> [本文抜粋]
*-*-*
12月に入ると街の雰囲気やテレビのCMまで、一気にクリスマスムードが高まっていき、気持ちがワクワクしてくる方も多いのではないでしょうか。
もともとはキリスト教の神聖な行事であるクリスマスですが、世界中に広がるにつれて独自の発展を遂げ、国ごとのさまざまな新しい習慣が生まれました。
目次
クリスマスの本当の意味とは
日本でもすっかりクリスマス文化は浸透していて、そのすぐ後に続くお正月よりも、心待ちにしている方も多いことでしょう。
しかし、そもそも、クリスマスとは何のことなのでしょうか!?
キリストの誕生日ではないようです…
クリスマスである12月25日を、イエス・キリストの誕生日だと思っている方はきっと多いはず。
しかし、実を言うと、クリスマスは「キリストの誕生日」ではなく、「キリストの生誕を祝う日」なのです。
「なぜ誕生日でもない日に誕生を祝うのか?」という疑問が湧きますが、それはキリストの誕生日に関して「新約聖書」にも記載がなく、いつがキリストの誕生日なのか誰にも分からないからなのです。
一説には、キリストが生まれたのは10月1日か2日であると言われていて、その説が有力なのだそうです。
キリストの生誕を12月25日に祝うと定めた由来は諸説ありますが、古代ローマ帝国時代、冬至の日に行われていた太陽神の誕生を祝う行事とキリストの誕生を重ねて決められたという説が有力になっています。
今まで、クリスマスをキリストの誕生日だと思って神聖な気持ちでお祝いしていた方にとっては、少し拍子抜けする事実かもしれませんね。
キリストの生誕を12月25日に祝う理由
現在はキリスト教の行事として重要な役割を担っているクリスマスですが、キリストが亡くなってからの数百年の間、キリスト教の信者でさえキリストの誕生日を祝うという習慣がありませんでした。
キリスト教が重要視していたのは、キリストが復活したことを祝う復活祭(イースター)で、キリスト教では今も昔も大切な日になっています。
それでも、キリスト教の各宗派はそれぞれ独自に日付を定めて、バラバラの日にイエス・キリストの生誕を祝っていたそうです。
*-*-*
> [収集資料]
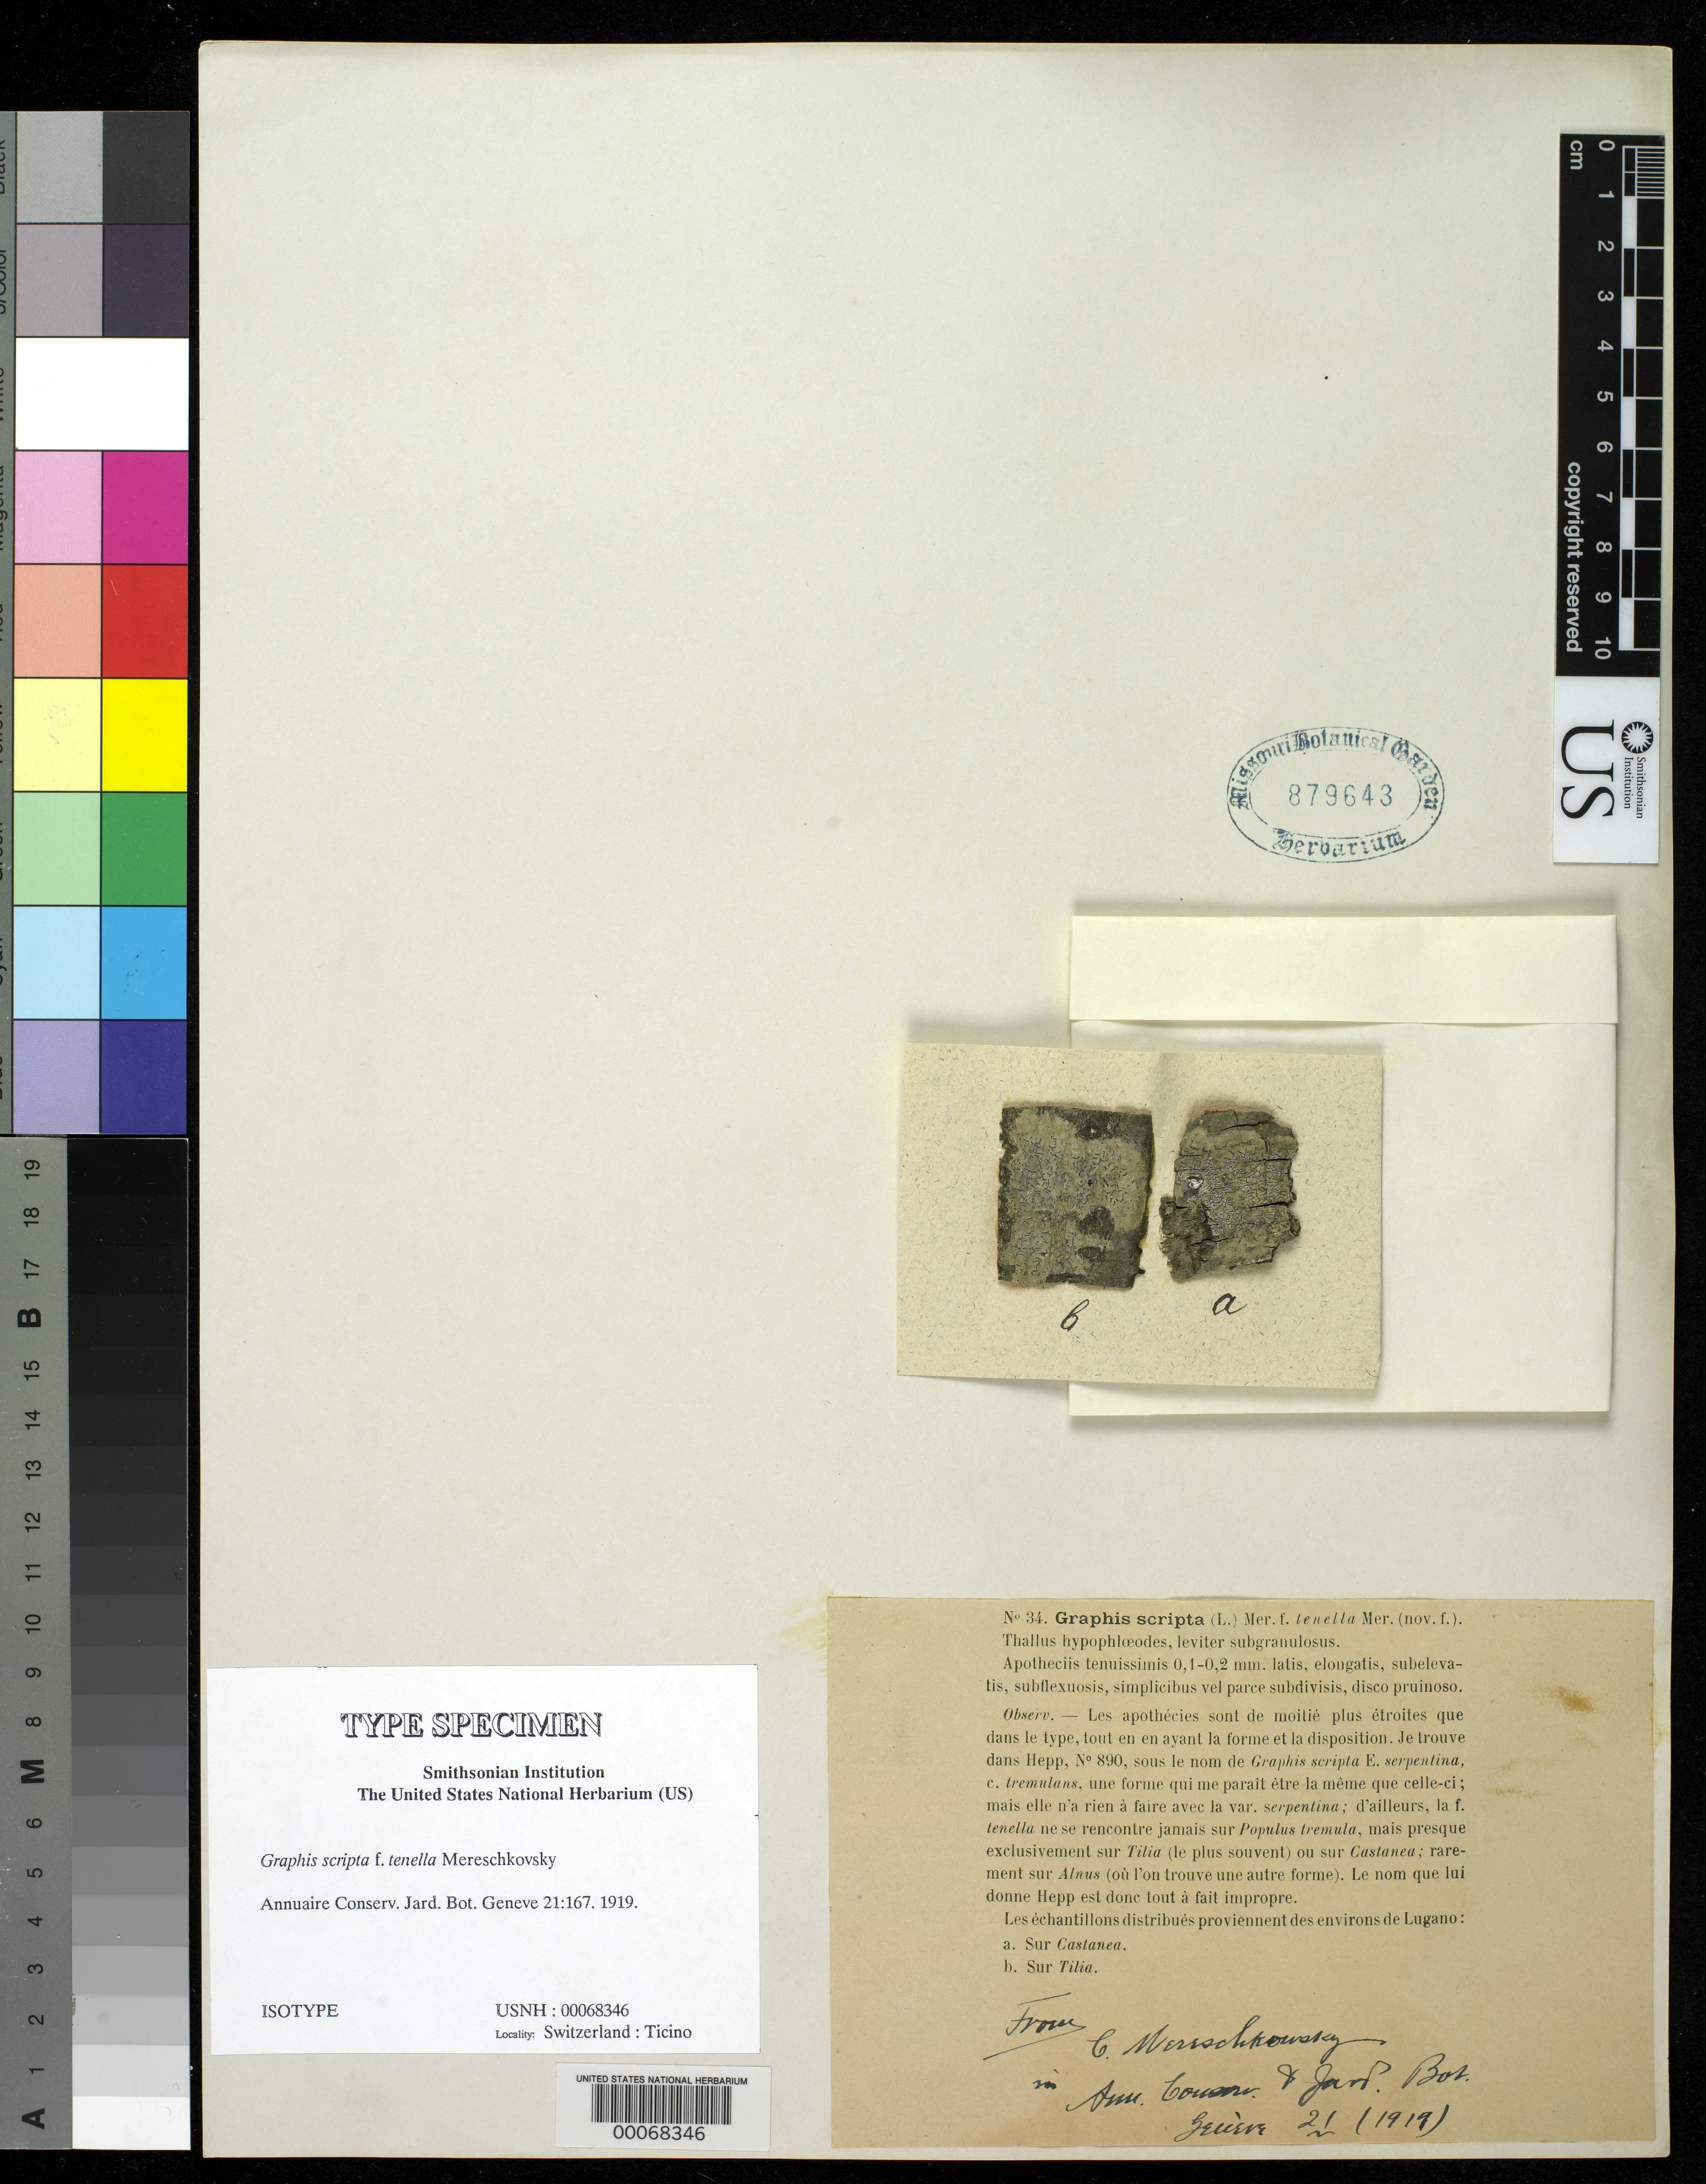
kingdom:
*-*-*
> [課題]
**A)** クリスマスについての文章を読み、次の問いに答えなさい。
(i) 有力とされる一説では、キリストが生まれたのは何月何日か。
(ii) キリストの死後数百年の間、キリスト教が重要視していた行事は何か。
(iii) キリストの誕生日が誰にも分からないのは、何に記載がないからか。
**B)** クリスマスについての文章の続きを書きなさい。

> [解答]
**A)**
(i) 10月1日か2日
(ii) 復活祭(イースター)
(iii) 「新約聖書」

**B)**
しかし、4世紀前半頃に当時のローマ教皇であるユリウス1世が、当時まだ新興宗派だったキリスト教の布教を狙い、「イエス・キリストの生誕の日は12月25日」と定めてミサを執り行ったことが始まりとされています。
意図的に決められた日と言っても、驚くほど長い歴史があるイベントなのですね。
本場ヨーロッパでのクリスマスの楽しみ方
クリスマス会やクリスマスパーティー、クリスマスディナーなど、日本でもクリスマスの楽しい過ごし方はすっかり定着しています。
しかし、クリスマスの本場であるヨーロッパでは、どんなクリスマスを過ごしているのでしょうか。
準備から楽しむクリスマス
クリスマスの本場ヨーロッパにおけるクリスマスの時期は、アドベント(待降節)から始まります。
待降節(たいこうせつ)とはキリスト降誕を待ち望む期間のことで、11月30日に最も近い日曜日からクリスマスイブまでの4週間にあたります。
この期間にはヨーロッパ各地でクリスマスマーケットが催され、クリスマスプレゼントやクリスマス飾り、食材などを買い求める人々で街は大賑わいとなります。
アドベントからはクリスマスについての具体的なプラン作成を始め、12月24日にはクリスマスを迎えるミサや礼拝、食事などを楽しみ、翌25日は家族と一緒にのんびりとした1日を過ごします。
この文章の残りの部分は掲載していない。